Comment by ekr____

This seems like a truly unreasonable level of political skill for nearly any setting. We're talking about changing every endpoint in the Internet, including those which can no longer be upgraded. I struggle to think of any entity or set of entities which could plausibly do that.

Moreover, even in the best case scenario this means that you don't get the benefits of deployment for years if not decades. Even 7 years out, TLS 1.3 is well below 100% deployment. To take a specific example here: we want to deploy PQ ciphers ASAP to prevent harvest-and-decrypt attacks. Why should this wait for 100% deployment?

> The big downside of negotiation is that no one ever has to commit to anything so everything is possible. In the case of TLS, that seems to have led to endless bikeshedding which has created a standard which has so many options is is hardly a standard anymore. The only part that has to be truly standard is the negotiation scheme.

I don't think this is really that accurate, especially on the Web. The actual widely in use options are fairly narrow.

TLS is used in a lot of different settings, so it's unsurprising that there are a lot of options to cover those settings. TLS 1.3 did manage to reduce those quite a bit, however.

That’s a great theory but in practice such a “flag day” almost never happens. The last time the internet went through such a change was January 1, 1983, when the ARPANET switched from NCP to the newly designed TCP/IP. People want to do something similar on February 1, 2030, to remove IPv4 and switch totally to IPv6, but I give it a 50/50 chance of success, and IPv6 is already about 30 years old. See https://ipv4flagday.net/

> The big risk with such an approach is that you could implement something, then the politics could fail and you would end up with nothing.

They learned the lesson of IPv6 here.

> that seems to have led to endless bikeshedding which has created a standard which has so many options is is hardly a standard anymore

Part of the motivation of TLS 1.3 was to mitigate that. It removed a lot of options for negotiating the ciphersuite.

> It wouldn't have been insane to rename https to httpt or something after TLS 1.2 and screw backwards compatibility

That would have been at least little bit insane, since then web links would be embedding the protocol version number. As a result, we'd need to keep old versions of TLS around indefinitely to make sure old URLs still work.

I wish we could go the other way - and make http:// implicitly use TLS when TLS is available.

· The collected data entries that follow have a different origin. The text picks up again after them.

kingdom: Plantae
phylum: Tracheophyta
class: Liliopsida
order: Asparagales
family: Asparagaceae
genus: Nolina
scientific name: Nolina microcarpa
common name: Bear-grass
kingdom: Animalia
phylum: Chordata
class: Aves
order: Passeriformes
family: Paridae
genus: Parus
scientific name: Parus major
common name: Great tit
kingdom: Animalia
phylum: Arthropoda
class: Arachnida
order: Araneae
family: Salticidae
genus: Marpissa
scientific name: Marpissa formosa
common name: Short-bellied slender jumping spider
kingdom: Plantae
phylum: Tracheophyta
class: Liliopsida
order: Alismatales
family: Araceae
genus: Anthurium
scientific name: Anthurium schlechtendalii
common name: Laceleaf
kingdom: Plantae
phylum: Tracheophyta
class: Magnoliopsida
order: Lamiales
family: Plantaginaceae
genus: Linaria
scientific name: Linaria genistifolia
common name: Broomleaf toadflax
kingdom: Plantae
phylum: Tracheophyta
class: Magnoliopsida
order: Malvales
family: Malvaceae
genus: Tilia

Having http://.../x and https://.../x be able to resolve to different resources was a huge mistake.

This has a number of negative downstream effects.

First, recall that links are very often inter-site, so the consequence would be that even when a server upgraded to TLS 1.2, clients would still try to connect with TLS 1.1 because they were using the wrong kind of link. This would relay delay deployment. By contrast, today when the server upgrades then new clients upgrade as well.

Second, in the Web security model, the Origin of a resource (e.g., the context in which the JS runs) is based on scheme/host/port. So httpt would be a different origin from HTTPS. Consider what happens if the incoming link is https and internal links are httpt now different pages are different origins for the same site.

These considerations are so important that when QUIC was developed, the IETF decided that QUIC would also be an https URL (it helps that IETF QUIC's cryptographic handshake is TLS 1.3).

TLS is one of the best success stories of widely applied security with great UX. It would be nowhere as successful with that attitude.

Yes it would absolutely have been insane.

You mean like the way we use h2:// everywhere now? Oh wait, we don't.